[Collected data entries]
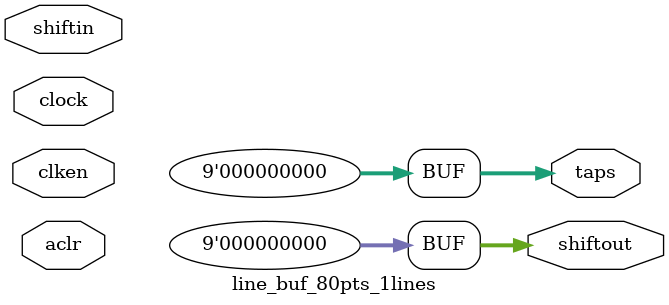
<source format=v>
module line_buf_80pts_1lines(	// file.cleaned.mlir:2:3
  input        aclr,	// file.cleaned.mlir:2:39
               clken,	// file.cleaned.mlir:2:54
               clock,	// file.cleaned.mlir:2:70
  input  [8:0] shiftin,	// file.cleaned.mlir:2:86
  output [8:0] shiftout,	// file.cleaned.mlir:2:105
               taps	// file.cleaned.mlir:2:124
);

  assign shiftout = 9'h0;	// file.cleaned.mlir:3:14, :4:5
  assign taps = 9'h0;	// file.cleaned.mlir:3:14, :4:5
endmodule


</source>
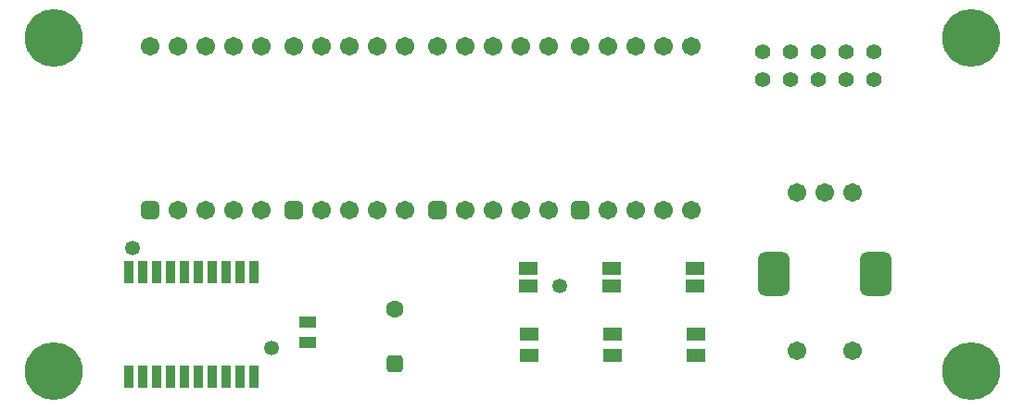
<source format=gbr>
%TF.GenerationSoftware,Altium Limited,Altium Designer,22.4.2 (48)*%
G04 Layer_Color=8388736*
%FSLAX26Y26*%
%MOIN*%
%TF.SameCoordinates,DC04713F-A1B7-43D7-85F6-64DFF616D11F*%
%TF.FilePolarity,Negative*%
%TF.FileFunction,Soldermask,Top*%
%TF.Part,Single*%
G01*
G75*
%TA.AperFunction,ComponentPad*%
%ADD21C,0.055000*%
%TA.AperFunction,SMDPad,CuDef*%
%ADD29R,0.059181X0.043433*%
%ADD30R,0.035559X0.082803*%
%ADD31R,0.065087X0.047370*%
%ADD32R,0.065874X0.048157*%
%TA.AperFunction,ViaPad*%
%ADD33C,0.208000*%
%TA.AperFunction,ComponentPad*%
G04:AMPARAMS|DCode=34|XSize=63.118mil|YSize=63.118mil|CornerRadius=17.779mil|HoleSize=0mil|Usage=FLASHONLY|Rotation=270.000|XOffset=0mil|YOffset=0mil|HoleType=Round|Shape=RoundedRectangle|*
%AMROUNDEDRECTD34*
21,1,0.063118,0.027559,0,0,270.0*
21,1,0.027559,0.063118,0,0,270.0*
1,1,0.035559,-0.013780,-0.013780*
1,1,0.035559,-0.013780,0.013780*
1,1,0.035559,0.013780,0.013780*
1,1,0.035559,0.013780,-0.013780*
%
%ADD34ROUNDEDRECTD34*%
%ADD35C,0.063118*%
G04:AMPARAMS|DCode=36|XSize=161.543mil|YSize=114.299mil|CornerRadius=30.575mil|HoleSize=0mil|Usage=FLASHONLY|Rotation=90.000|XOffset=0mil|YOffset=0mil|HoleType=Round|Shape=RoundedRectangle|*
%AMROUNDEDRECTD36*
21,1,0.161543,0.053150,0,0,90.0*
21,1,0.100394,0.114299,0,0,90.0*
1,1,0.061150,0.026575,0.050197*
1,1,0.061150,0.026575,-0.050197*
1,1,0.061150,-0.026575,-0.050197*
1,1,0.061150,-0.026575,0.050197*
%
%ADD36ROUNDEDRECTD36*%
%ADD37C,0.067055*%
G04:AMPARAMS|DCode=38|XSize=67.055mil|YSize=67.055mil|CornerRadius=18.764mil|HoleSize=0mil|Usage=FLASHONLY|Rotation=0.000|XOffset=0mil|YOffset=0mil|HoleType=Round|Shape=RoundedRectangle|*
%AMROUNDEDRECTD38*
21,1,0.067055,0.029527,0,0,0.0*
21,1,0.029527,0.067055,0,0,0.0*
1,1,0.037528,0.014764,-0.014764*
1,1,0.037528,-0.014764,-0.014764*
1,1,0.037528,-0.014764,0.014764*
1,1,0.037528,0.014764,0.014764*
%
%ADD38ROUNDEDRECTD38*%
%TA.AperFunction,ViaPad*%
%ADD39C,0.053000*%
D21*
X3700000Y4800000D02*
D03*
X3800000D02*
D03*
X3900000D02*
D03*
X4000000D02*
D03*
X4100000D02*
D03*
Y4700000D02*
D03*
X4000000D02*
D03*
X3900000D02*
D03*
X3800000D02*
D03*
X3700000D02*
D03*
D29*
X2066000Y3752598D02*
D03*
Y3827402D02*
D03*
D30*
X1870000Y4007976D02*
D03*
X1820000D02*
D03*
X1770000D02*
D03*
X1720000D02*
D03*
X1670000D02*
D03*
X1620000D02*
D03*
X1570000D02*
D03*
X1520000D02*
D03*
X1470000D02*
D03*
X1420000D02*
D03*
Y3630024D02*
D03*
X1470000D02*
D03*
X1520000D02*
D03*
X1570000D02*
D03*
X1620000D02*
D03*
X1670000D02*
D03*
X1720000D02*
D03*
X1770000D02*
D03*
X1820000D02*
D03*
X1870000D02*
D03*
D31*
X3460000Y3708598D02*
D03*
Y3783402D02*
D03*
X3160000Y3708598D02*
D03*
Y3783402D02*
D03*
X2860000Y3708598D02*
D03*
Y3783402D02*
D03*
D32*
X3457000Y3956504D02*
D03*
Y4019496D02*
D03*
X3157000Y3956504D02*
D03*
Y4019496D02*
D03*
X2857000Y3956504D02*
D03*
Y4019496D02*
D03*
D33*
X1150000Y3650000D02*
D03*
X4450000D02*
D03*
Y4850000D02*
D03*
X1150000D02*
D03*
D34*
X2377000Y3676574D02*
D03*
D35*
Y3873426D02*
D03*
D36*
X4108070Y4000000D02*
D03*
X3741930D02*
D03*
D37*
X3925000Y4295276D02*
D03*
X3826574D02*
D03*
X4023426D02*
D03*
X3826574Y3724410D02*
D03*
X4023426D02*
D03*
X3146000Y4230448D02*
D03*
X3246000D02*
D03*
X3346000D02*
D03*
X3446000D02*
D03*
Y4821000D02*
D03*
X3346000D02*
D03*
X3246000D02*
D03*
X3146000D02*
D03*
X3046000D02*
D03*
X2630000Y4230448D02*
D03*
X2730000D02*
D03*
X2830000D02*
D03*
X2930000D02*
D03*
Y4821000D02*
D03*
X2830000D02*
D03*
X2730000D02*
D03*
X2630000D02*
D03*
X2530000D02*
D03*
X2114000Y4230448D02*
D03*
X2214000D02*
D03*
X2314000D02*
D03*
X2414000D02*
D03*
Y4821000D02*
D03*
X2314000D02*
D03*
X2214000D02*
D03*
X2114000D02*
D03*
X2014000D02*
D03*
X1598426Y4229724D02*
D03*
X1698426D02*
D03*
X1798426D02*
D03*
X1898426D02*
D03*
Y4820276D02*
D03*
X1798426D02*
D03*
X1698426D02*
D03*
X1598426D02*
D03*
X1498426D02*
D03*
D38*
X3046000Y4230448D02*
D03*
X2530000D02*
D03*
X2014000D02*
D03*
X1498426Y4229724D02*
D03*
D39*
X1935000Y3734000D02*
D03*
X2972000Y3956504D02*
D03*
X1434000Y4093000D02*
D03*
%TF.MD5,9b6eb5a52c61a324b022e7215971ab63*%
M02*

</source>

■ YOUR ASSIGNMENT:
The images are to be left out while the entries are written out exactly.

■ EXERCISE ANSWER:
<source format=v>
module line_buf_80pts_1lines(	// file.cleaned.mlir:2:3
  input        aclr,	// file.cleaned.mlir:2:39
               clken,	// file.cleaned.mlir:2:54
               clock,	// file.cleaned.mlir:2:70
  input  [8:0] shiftin,	// file.cleaned.mlir:2:86
  output [8:0] shiftout,	// file.cleaned.mlir:2:105
               taps	// file.cleaned.mlir:2:124
);

  assign shiftout = 9'h0;	// file.cleaned.mlir:3:14, :4:5
  assign taps = 9'h0;	// file.cleaned.mlir:3:14, :4:5
endmodule


</source>
<source format=gbr>
%TF.GenerationSoftware,Altium Limited,Altium Designer,22.4.2 (48)*%
G04 Layer_Color=8388736*
%FSLAX26Y26*%
%MOIN*%
%TF.SameCoordinates,DC04713F-A1B7-43D7-85F6-64DFF616D11F*%
%TF.FilePolarity,Negative*%
%TF.FileFunction,Soldermask,Top*%
%TF.Part,Single*%
G01*
G75*
%TA.AperFunction,ComponentPad*%
%ADD21C,0.055000*%
%TA.AperFunction,SMDPad,CuDef*%
%ADD29R,0.059181X0.043433*%
%ADD30R,0.035559X0.082803*%
%ADD31R,0.065087X0.047370*%
%ADD32R,0.065874X0.048157*%
%TA.AperFunction,ViaPad*%
%ADD33C,0.208000*%
%TA.AperFunction,ComponentPad*%
G04:AMPARAMS|DCode=34|XSize=63.118mil|YSize=63.118mil|CornerRadius=17.779mil|HoleSize=0mil|Usage=FLASHONLY|Rotation=270.000|XOffset=0mil|YOffset=0mil|HoleType=Round|Shape=RoundedRectangle|*
%AMROUNDEDRECTD34*
21,1,0.063118,0.027559,0,0,270.0*
21,1,0.027559,0.063118,0,0,270.0*
1,1,0.035559,-0.013780,-0.013780*
1,1,0.035559,-0.013780,0.013780*
1,1,0.035559,0.013780,0.013780*
1,1,0.035559,0.013780,-0.013780*
%
%ADD34ROUNDEDRECTD34*%
%ADD35C,0.063118*%
G04:AMPARAMS|DCode=36|XSize=161.543mil|YSize=114.299mil|CornerRadius=30.575mil|HoleSize=0mil|Usage=FLASHONLY|Rotation=90.000|XOffset=0mil|YOffset=0mil|HoleType=Round|Shape=RoundedRectangle|*
%AMROUNDEDRECTD36*
21,1,0.161543,0.053150,0,0,90.0*
21,1,0.100394,0.114299,0,0,90.0*
1,1,0.061150,0.026575,0.050197*
1,1,0.061150,0.026575,-0.050197*
1,1,0.061150,-0.026575,-0.050197*
1,1,0.061150,-0.026575,0.050197*
%
%ADD36ROUNDEDRECTD36*%
%ADD37C,0.067055*%
G04:AMPARAMS|DCode=38|XSize=67.055mil|YSize=67.055mil|CornerRadius=18.764mil|HoleSize=0mil|Usage=FLASHONLY|Rotation=0.000|XOffset=0mil|YOffset=0mil|HoleType=Round|Shape=RoundedRectangle|*
%AMROUNDEDRECTD38*
21,1,0.067055,0.029527,0,0,0.0*
21,1,0.029527,0.067055,0,0,0.0*
1,1,0.037528,0.014764,-0.014764*
1,1,0.037528,-0.014764,-0.014764*
1,1,0.037528,-0.014764,0.014764*
1,1,0.037528,0.014764,0.014764*
%
%ADD38ROUNDEDRECTD38*%
%TA.AperFunction,ViaPad*%
%ADD39C,0.053000*%
D21*
X3700000Y4800000D02*
D03*
X3800000D02*
D03*
X3900000D02*
D03*
X4000000D02*
D03*
X4100000D02*
D03*
Y4700000D02*
D03*
X4000000D02*
D03*
X3900000D02*
D03*
X3800000D02*
D03*
X3700000D02*
D03*
D29*
X2066000Y3752598D02*
D03*
Y3827402D02*
D03*
D30*
X1870000Y4007976D02*
D03*
X1820000D02*
D03*
X1770000D02*
D03*
X1720000D02*
D03*
X1670000D02*
D03*
X1620000D02*
D03*
X1570000D02*
D03*
X1520000D02*
D03*
X1470000D02*
D03*
X1420000D02*
D03*
Y3630024D02*
D03*
X1470000D02*
D03*
X1520000D02*
D03*
X1570000D02*
D03*
X1620000D02*
D03*
X1670000D02*
D03*
X1720000D02*
D03*
X1770000D02*
D03*
X1820000D02*
D03*
X1870000D02*
D03*
D31*
X3460000Y3708598D02*
D03*
Y3783402D02*
D03*
X3160000Y3708598D02*
D03*
Y3783402D02*
D03*
X2860000Y3708598D02*
D03*
Y3783402D02*
D03*
D32*
X3457000Y3956504D02*
D03*
Y4019496D02*
D03*
X3157000Y3956504D02*
D03*
Y4019496D02*
D03*
X2857000Y3956504D02*
D03*
Y4019496D02*
D03*
D33*
X1150000Y3650000D02*
D03*
X4450000D02*
D03*
Y4850000D02*
D03*
X1150000D02*
D03*
D34*
X2377000Y3676574D02*
D03*
D35*
Y3873426D02*
D03*
D36*
X4108070Y4000000D02*
D03*
X3741930D02*
D03*
D37*
X3925000Y4295276D02*
D03*
X3826574D02*
D03*
X4023426D02*
D03*
X3826574Y3724410D02*
D03*
X4023426D02*
D03*
X3146000Y4230448D02*
D03*
X3246000D02*
D03*
X3346000D02*
D03*
X3446000D02*
D03*
Y4821000D02*
D03*
X3346000D02*
D03*
X3246000D02*
D03*
X3146000D02*
D03*
X3046000D02*
D03*
X2630000Y4230448D02*
D03*
X2730000D02*
D03*
X2830000D02*
D03*
X2930000D02*
D03*
Y4821000D02*
D03*
X2830000D02*
D03*
X2730000D02*
D03*
X2630000D02*
D03*
X2530000D02*
D03*
X2114000Y4230448D02*
D03*
X2214000D02*
D03*
X2314000D02*
D03*
X2414000D02*
D03*
Y4821000D02*
D03*
X2314000D02*
D03*
X2214000D02*
D03*
X2114000D02*
D03*
X2014000D02*
D03*
X1598426Y4229724D02*
D03*
X1698426D02*
D03*
X1798426D02*
D03*
X1898426D02*
D03*
Y4820276D02*
D03*
X1798426D02*
D03*
X1698426D02*
D03*
X1598426D02*
D03*
X1498426D02*
D03*
D38*
X3046000Y4230448D02*
D03*
X2530000D02*
D03*
X2014000D02*
D03*
X1498426Y4229724D02*
D03*
D39*
X1935000Y3734000D02*
D03*
X2972000Y3956504D02*
D03*
X1434000Y4093000D02*
D03*
%TF.MD5,9b6eb5a52c61a324b022e7215971ab63*%
M02*

</source>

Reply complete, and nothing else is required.